Adding value to logs.

Most of the work focuses on predicting failures based on logs. We prefer to take another approach: use the knowledge of the administrator instead of replacing it by algorithms. Why? Because we think that it can be complicated to entierly describe the system to integrate all the knowledge about the system inside a model. Then, we prefer to use the knowledge of the administrator and help him to focus on relevant information.

Main issues solved by LogFlow¶

Performance of the log parser.

As we previously explained, actual state-of-the-art parsers fail to parser large dataset in less than 1 day. To solve this issue, we develop a parser based on two mains ideas: - Two lines of logs describe the same event if they have the same number of words. - Fixed part are always at the same place

Using these ideas help us to multithread our algorithm (one thread by size of line) and use a simple algorithm to detect fixed parts: the fixed parts are the most common parts in a log. Additionally, word descriptors and hashmap are used to better describe the words aand drastically increase the speed of the algorithm. Namely, we are able to parse Thunderbird and DKRZ dataset in less than 3 minutes!

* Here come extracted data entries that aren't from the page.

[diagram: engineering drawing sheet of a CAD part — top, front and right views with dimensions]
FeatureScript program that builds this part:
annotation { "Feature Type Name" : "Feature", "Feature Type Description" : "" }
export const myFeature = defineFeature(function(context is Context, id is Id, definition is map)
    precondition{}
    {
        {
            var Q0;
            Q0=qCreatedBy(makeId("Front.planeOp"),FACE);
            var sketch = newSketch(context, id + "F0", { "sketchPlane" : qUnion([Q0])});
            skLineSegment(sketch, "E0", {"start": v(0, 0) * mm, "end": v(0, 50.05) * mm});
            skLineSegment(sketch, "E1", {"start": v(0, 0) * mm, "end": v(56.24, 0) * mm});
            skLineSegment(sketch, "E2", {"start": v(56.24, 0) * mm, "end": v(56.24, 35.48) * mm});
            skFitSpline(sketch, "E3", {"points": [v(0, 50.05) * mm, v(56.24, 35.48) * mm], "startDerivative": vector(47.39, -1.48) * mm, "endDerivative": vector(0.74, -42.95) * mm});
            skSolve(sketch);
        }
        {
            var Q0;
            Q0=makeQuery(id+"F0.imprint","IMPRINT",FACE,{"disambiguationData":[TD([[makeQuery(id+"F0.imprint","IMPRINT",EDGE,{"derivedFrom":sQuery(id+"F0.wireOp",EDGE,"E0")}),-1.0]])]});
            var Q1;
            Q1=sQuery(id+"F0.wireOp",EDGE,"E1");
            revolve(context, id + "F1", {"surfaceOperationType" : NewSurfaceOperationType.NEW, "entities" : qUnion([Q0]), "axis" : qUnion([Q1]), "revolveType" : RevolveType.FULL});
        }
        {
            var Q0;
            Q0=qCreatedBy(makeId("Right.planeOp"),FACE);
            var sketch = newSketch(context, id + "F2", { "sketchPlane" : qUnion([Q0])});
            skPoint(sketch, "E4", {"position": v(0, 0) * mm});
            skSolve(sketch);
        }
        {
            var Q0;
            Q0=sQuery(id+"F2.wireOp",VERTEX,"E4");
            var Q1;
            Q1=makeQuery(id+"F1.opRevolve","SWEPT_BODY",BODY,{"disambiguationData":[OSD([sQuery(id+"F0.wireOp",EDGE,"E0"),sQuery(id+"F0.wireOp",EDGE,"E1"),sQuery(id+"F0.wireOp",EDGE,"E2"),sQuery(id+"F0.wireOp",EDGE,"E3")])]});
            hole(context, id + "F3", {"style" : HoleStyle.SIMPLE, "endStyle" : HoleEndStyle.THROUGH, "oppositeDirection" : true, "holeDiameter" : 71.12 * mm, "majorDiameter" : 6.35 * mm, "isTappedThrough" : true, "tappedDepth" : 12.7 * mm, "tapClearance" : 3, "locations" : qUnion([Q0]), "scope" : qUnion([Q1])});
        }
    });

Deduce causal correlations from the LSTM

Unfortunatly, LSTM models are black box models. Then, we cannot know the correlations used by the model to predict the next line of logs.

To solve this first issue, we use an attention layer to get the weight of each input. The more weight, the more impact of the prediction of the LSTM.

Without parameters

By design, LogFlow does not require any parameters. You can know forget the tedious task of deriving the optimal parameters from a bunch of boring experiments.

LogFlow algorithm example¶

Log parser¶

Let’s start with the following line of logs:

1) Temperature_Celsius changed from 55 to 54
2) Connection of user=R52 from Moon
3) Temperature_Celsius changed from 54 to 53
4) Connection of user=B782 from Moon
5) Connection of user=Felix from Mars

The first step is to describe each word with a descriptor. Indeed using a strict equality between the words to compare them would be too restrictive. If we take two memory addresses, 0x0c35685d and 0x200da20c, with a strict equality, we would simply consider them as different tokens, and so, we may conclude that the token is simply a variable part in alog template. But we think that a more accurate template should consider this token is a memory address.

The descriptors are built using the following rules: 1) For words including only letters, the descriptor is the word itself 2) For words including only numerical characters, the descriptor is the constant NB 3) For all other words, the descriptor is a vector including 5 entries. The first 4 entries are boolean values describing the presence of a type of character: numerical characters, uppercase letters, lowercase letters, non alpha-numeric characters. The last entry is the length of the word.

Then, we have:

1) (0,1,1,1,19) changed from NB to NB
2) Connection of user (1,0,1,0,3) from Moon
3) (0,1,1,1,19) changed from NB to NB
4) Connection of user (1,0,1,0,4) from Moon
5) Connection of user Felix from Mars

To find the patterns, we use our simple rule: the fixed parts are the most common parts in a log. We count the common words with other lines for each line (it uses hashmap in the code to speed up and have a linear complexity instead of quadratic one.)

We have:

1) [1, 1, 1, 1, 1, 1]
2) [2, 2, 2, 0, 2, 1]
3) [1, 1, 1, 1, 1, 1]
4) [2, 2, 2, 0, 2, 1]
5) [2, 2, 2, 0, 2, 0]

For the line 2), the fixed parts are the most common parts in a log. Hence, the common words with 2 other lines. For this line, we get “user * from *”

LSTM part¶

Based on the previous detected pattern, each line is associated with a number (the id of its pattern). We use word2vec algorithm to turn this id into a numerical vector.

Then, we build a LSTM model following this representation: attention layer => LSTM => Fully connected => Output

The input of the attention layer is the X previous logs turned into numerical vectors. The output is the next log. Using the weights provided by the attention layer, we can deduce the correlations. If the weight is greater than a threshold, then we decide that there is a correlation.